Sort through the material below and copy each line with "Example".

**MATERIAL SHOWN**.
━━━
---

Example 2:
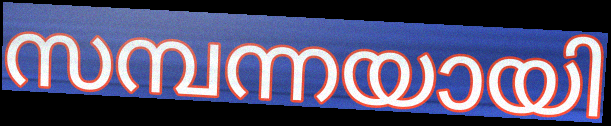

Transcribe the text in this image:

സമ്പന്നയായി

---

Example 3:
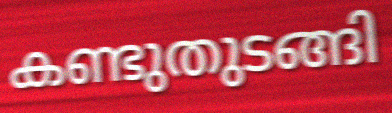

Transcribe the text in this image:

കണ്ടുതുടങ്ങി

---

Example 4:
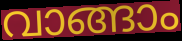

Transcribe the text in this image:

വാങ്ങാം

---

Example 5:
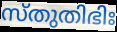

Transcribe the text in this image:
━━━
**OUTPUT**.
Example 2:
Example 3:
Example 4:
Example 5:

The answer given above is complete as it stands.